FDA Lecture: FDA Division of Applied Regulatory Science: Bridging the Gap Between Scientific Innovation and Drug Regulation

Wednesday, May 15, 2019 - 12:00 pm to 1:00 pm
Hearst Memorial Mining Building Room 290

Hearst Memorial Mining Building, Berkeley, CA 94720

Alexandre Ribeiro, PhD
Staff Fellow (Biological Scientist)
CDER, U.S. Food and Drug Administration



The US Food and drug Administration (FDA) established a strategic plan in 2011 for developing regulatory science dedicated to new tools, standards, and approaches to assess the safety, efficacy, quality, and performance of FDA-regulated products. Following this goal, the Division of Applied Regulatory Science was formed in the Center for Drug Evaluation and Research (CDER) with the mission of bringing new science into the drug regulatory process and bridging the gap between scientific innovation and drug review.
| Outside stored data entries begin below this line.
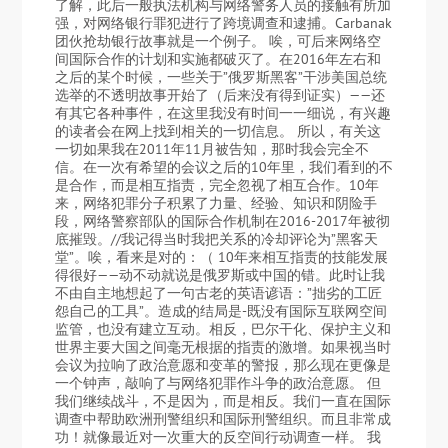
了解，此后一般执法机构与网络警务人员的接触有所加
强，对网络银行罪犯进行了跨境调查和逮捕。Carbanak
团伙抢劫银行故事就是一个例子。 唉，可后来网络空
间国际合作的计划和实施都破灭了。在2016年左右和
之后的某个时候，一些关于”俄罗斯黑客”干涉美国总统
选举的不透明故事开始了（后来没有得到证实）——还
有其它各种事件，在这里我没有时间一一细说，有兴趣
的读者会在网上找到相关的一切信息。 所以，有关这
一切如果我在2011年11月被告知，那时我会完全不
信。在一次有希望的会议之后的10年里，我们看到的不
是合作，而是相互指责，完全忽视了相互合作。10年
来，网络犯罪分子积累了力量、经验、知识和阴险手
段，网络警察部队的国际合作机制在2016-2017年被彻
底摧毁。//我记得当时我把关系的冷却评论为”黑客天
堂”。唉，看来是对的：（ 10年来相互指责的技能发展
得很好——动不动就说是俄罗斯或中国的错。此时让我
不由自主地想起了一句古老的英语谚语：”拙劣的工匠
怨自己的工具”。造成的结局是-既没有国际互联网空间
监管，也没有建立互动。相反，巴尔干化、保护主义和
世界主要大国之间毫无根据的指责的激增。如果视当时
会议为拉响了政治意愿和变革的警报，那么现在更像是
一个钟声，敲响了与网络犯罪作斗争的政治意愿。 但
我们继续战斗，不是因为，而是相反。我们一直在国际
调查中帮助欧洲刑警组织和国际刑警组织。而且非常成
功！就像最近对一次重大的反空间行动调查一样。 我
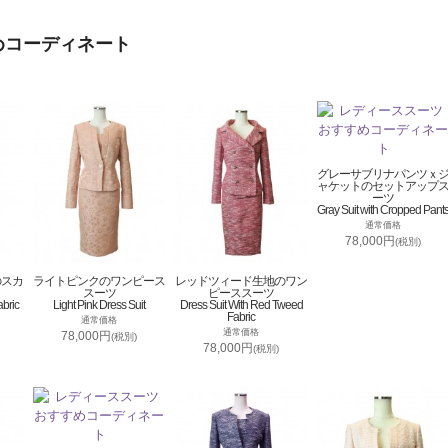
めコーディネート
グレーサブリナパンツｘ
ャケットのセットアップ
ーツ
Gray Suit with Cropped Pant
通常価格
78,000円
(税別)
のスカ
ライトピンクのワンピース
レッドツィード生地のワン
スーツ
ピーススーツ
abric
Light Pink Dress Suit
Dress Suit With Red Tweed
Fabric
通常価格
通常価格
78,000円
(税別)
78,000円
(税別)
The Division focuses on mission-critical applied research and in supporting the review effort in CDER with specialized consultations in fields that mirror the different research projects that are developed in the Division: in vitro and in vivo laboratory research, in silico computational modeling and informatics, and integrated clinical research covering clinical pharmacology, experimental medicine, and postmarket analyses. Here we will generally highlight research projects being developed in the Division and focus on the evaluation of hepatic and cardiac cellular systems as drug development tools. Heart and liver are the main targets of drug toxic effects and modeling the physiological performance of these tissues in drug regulatory contexts can predict clinical adverse earlier in the drug development pipeline. For toxicology and pharmacology regulatory uses, cellular systems must operate robustly, produce reproducible results and reliably provide mechanistic insight on drug effects. This field stands on the need to standardize microdevices for culturing cellular systems, set quality control parameters for cells to use and define drug development contexts of use. For addressing many of these needs, the Division collaborates with Offices throughout CDER, across the FDA, other government agencies, academia, and industry.